Anticyclones actually attract each other, and are known to merge or gobble each other up. But much like a snake swallowing its prey, when one anticyclone merges with another one it doesn’t digest it immediately. Instead, the smaller anticyclone appears like a lump traveling around the outer band of the larger one.

In the Juno images analyzed by amateur astronomers last year, Marcus argues that what they were actually seeing were undigested lumps traveling counterclockwise along the boundary of the Great Red Spot.

Around the same time, the anticyclone encountered a cyclone and the lump was detached, shearing off in a shape that resembled a blade.

Encountering cyclones creates a stagnation point where velocity comes screeching to a halt before restarting and moving in a different direction — causing clouds to shatter and resemble “flakes” like the ones that appeared to be shedding from the Great Red Spot.

“The loss of undigested clouds from the [Great Red Spot] through encounters with stagnation points does not signify the demise of the GRS,” he said. “The proximity of the stagnation points to the GRS during May and June does not signify its demise.
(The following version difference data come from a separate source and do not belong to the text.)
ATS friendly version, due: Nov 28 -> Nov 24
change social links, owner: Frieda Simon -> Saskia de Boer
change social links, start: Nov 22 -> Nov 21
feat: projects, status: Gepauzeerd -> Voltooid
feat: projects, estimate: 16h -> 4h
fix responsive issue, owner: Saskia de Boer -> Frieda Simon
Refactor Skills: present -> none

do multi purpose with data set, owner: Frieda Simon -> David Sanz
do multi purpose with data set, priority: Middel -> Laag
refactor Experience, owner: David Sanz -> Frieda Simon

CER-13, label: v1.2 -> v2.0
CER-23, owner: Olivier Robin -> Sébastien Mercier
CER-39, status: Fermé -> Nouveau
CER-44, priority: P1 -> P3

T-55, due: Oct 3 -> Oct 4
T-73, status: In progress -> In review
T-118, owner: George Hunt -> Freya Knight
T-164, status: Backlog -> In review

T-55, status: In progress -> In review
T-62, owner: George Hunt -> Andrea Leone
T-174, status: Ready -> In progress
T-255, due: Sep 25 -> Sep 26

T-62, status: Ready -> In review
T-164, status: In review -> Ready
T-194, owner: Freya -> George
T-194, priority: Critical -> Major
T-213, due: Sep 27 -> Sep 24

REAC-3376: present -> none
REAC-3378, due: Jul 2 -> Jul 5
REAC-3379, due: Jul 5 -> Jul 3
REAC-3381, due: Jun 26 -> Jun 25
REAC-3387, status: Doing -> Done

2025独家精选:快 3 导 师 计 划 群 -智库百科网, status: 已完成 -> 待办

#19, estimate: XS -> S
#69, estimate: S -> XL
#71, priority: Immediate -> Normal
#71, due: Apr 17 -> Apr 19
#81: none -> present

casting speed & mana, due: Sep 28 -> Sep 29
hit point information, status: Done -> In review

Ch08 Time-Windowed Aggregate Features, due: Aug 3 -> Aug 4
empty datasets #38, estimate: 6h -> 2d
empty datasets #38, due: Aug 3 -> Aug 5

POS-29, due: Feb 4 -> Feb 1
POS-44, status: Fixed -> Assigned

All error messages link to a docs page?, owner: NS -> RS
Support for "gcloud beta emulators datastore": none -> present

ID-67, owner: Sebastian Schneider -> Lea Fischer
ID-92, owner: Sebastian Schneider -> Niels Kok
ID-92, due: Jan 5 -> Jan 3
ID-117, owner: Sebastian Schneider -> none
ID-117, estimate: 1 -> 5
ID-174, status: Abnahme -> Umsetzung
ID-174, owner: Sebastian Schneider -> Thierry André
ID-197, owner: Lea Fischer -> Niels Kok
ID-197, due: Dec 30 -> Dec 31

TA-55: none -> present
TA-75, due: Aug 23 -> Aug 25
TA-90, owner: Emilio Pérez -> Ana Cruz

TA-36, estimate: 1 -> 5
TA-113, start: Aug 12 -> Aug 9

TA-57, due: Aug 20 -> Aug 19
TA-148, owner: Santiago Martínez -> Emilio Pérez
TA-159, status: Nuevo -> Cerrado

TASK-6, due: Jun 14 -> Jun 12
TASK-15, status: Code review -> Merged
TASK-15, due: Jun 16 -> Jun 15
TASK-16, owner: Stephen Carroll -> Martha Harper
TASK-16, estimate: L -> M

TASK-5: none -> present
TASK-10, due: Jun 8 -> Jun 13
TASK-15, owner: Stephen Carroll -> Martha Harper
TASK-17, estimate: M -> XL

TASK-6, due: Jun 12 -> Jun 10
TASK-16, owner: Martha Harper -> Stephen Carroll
The creation of little vortices to the east, northeast of the GRS during the spring of 2019 and their subsequent merging with the GRS does not signify its demise.”

The Great Red Spot essentially persists because of a cool region above it and a warm region below it that act as stabilizers, Marcus said.

More lumps and flakes will likely be visible in the future because the Great Red Spot will continue to encounter other anticyclones about every few months.

“Unless something cataclysmic happens, the Great Red Spot will last for the indefinite future, likely centuries,” Marcus said. He said the exception could be if Jupiter’s jetstreams reverse.

And he agreed with studies that say the area is changing, or suggest that it could be shrinking — at least, as far as the clouds go. “The size of cloud doesn’t reveal the size of the engine beneath it,” Marcus said, referring to the actual vortex. “And becoming rounder is a sign of a stronger vortex, not a dying one.”